State the route (and optional defaults) once, then use plain HTTP verbs:
$printnode = $client->route('printnode-api', ['environment' => 'production']);

$computers = json_decode($printnode->get('/computers')['body'], true);
$printnode->post('/printjobs', ['body' => ['printerId' => 1, 'title' => 'Invoice']]);
$printnode->request('DELETE', '/printjobs/42');
// per-call options still override the bound defaults:
$printnode->get('/computers', ['environment' => 'staging']);

Verify webhooks

constructEvent() verifies the delivery AND parses it in one step — use it in your webhook endpoint with the RAW request body:
use KnoxCall\KnoxCall;
use KnoxCall\WebhookSignatureVerificationException;

$rawBody = file_get_contents('php://input');

try {
    $event = KnoxCall::constructEvent($rawBody, getallheaders(), $endpointSecret, [
        'format' => 'stripe',          // must match the webhook's hmac_format (default 'legacy')
        'tolerance_seconds' => 300,    // replay window; null disables
    ]);
} catch (WebhookSignatureVerificationException $e) {
    http_response_code(400);
    exit;
}

match ($event['event']) {
    'request.server_error' => alert($event['data']['route_name'], $event['data']['response']['status']),
    'audit.event' => log($event['data']['action']),
    default => null, // the event-type list is open — unknown types still parse
};
Supported formats mirror the server exactly: legacy, stripe, github, slack, aws-sns, and custom (pass header_name).
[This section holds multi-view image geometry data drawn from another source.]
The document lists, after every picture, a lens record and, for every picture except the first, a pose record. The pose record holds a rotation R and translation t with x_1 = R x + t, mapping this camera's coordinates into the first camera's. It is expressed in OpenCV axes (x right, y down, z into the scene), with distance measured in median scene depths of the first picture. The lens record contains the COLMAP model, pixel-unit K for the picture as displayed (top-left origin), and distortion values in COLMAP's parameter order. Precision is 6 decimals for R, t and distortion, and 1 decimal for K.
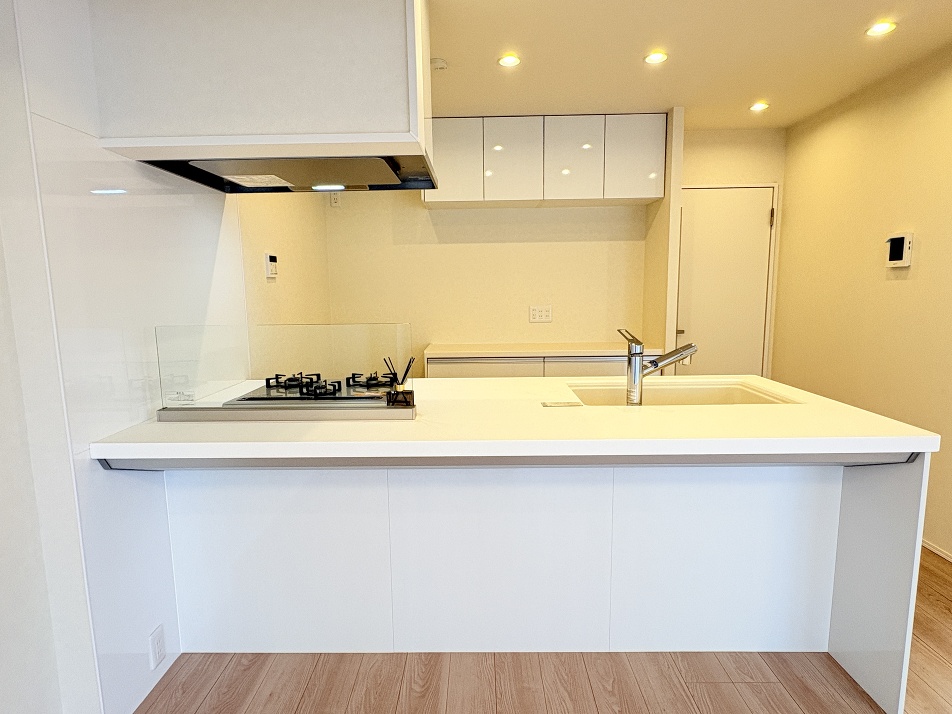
lens RADIAL K [[547.0, 0, 472.7], [0, 547.0, 352.5], [0, 0, 1]] dist [-0.000696, 0.000208]
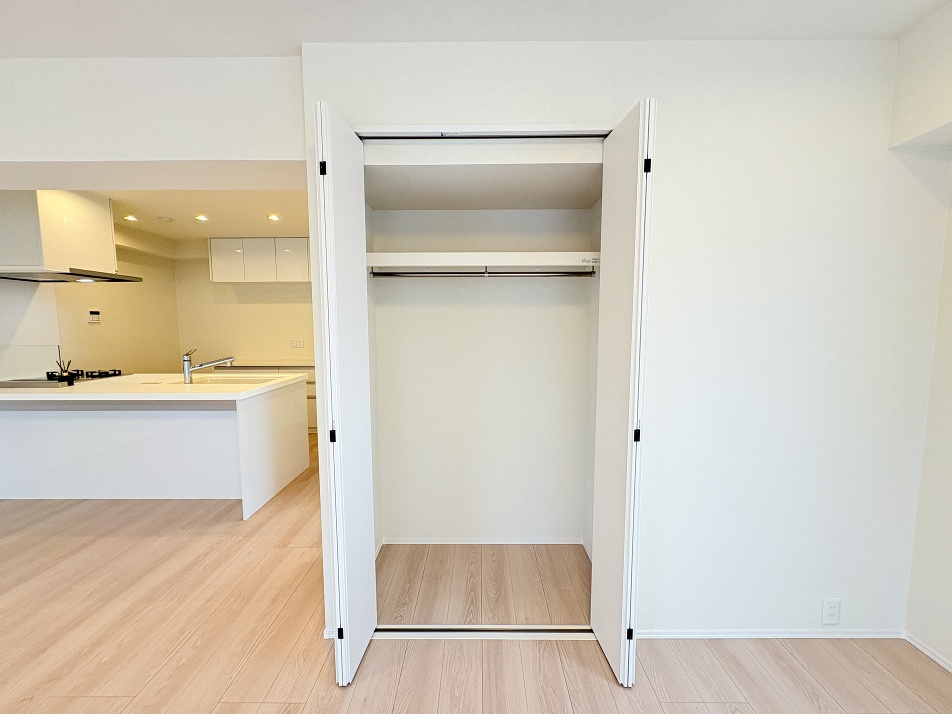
lens RADIAL K [[389.1, 0, 474.6], [0, 389.1, 353.3], [0, 0, 1]] dist [-0.000492, 0.000005]
pose [[0.999912, 0.011361, 0.006912, 0.713739], [-0.011009, 0.998737, -0.049032, 0.018910], [-0.007460, 0.048951, 0.998773, -0.280671]]
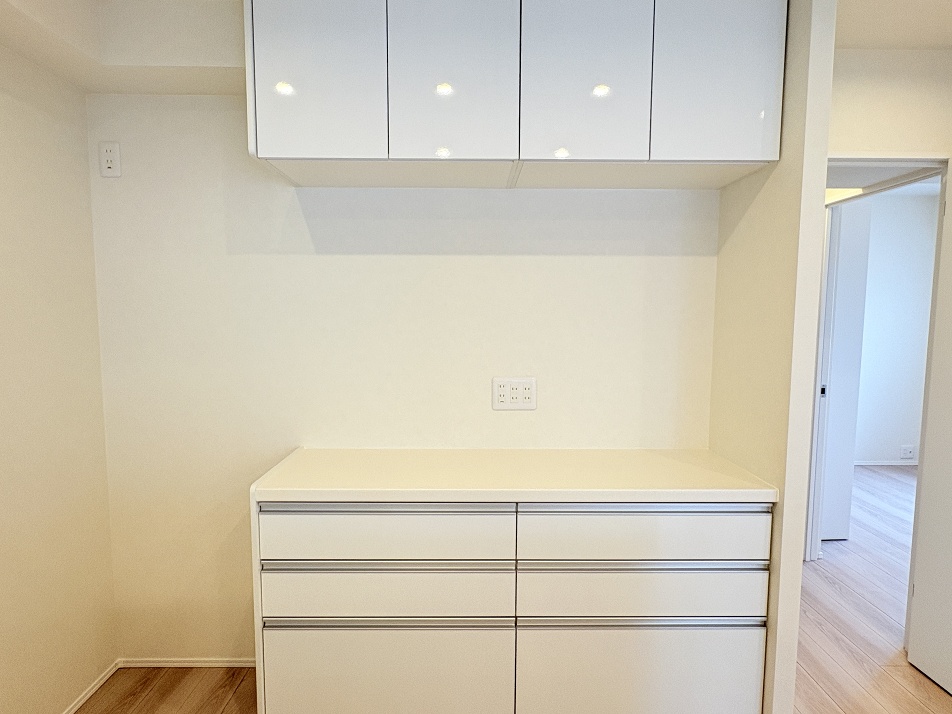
lens RADIAL K [[547.0, 0, 472.7], [0, 547.0, 352.5], [0, 0, 1]] dist [-0.000696, 0.000208]
pose [[0.999617, 0.017553, 0.021397, 0.074937], [-0.016549, 0.998795, -0.046206, -0.086653], [-0.022182, 0.045834, 0.998703, 0.495964]]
All are HMAC-SHA256 with constant-time comparison.

Handle errors

try {
    $client->routes->create(['name' => 'x', 'target_base_url' => 'y']);
} catch (\KnoxCall\RateLimitException $e) {
    sleep($e->retryAfter ?? 1);
} catch (\KnoxCall\ValidationException $e) {
    var_dump($e->fields);
}
Hierarchy: KnoxCallException (base) → ApiException (with ->statusCode, ->errorCode, ->requestId, ->responseHeaders, ->responseBody) → AuthenticationException (401), PermissionDeniedException (403), NotFoundException (404), ConflictException (409), ValidationException (422, with ->fields), RateLimitException (429, with ->retryAfter), ServerException (5xx), SignupException; plus ConnectionException / ConnectionTimeoutException (transport) and WebhookSignatureVerificationException. Every ApiException carries the server’s request_id — include it when contacting support.

Retries and idempotency

Management requests retry HTTP 408/429/500/502/503/504 (never 409) with half-jitter exponential backoff, honoring Retry-After up to 30s; a 401 purges the cached token and re-auths once. Every mutating request carries a ULID X-Idempotency-Key that stays stable across retries. Data-plane calls never replay a mutation that may have reached the upstream. Configure with retry_max_attempts, retry_base_delay_ms, retry_max_delay_ms, timeout_ms.

Full reference

The package README documents every resource method, the ephemeral proxy, crypto/PKI/vault operations, and credential-less KnoxCall::signup(): sdk/knoxcall-php/README.md in the monorepo.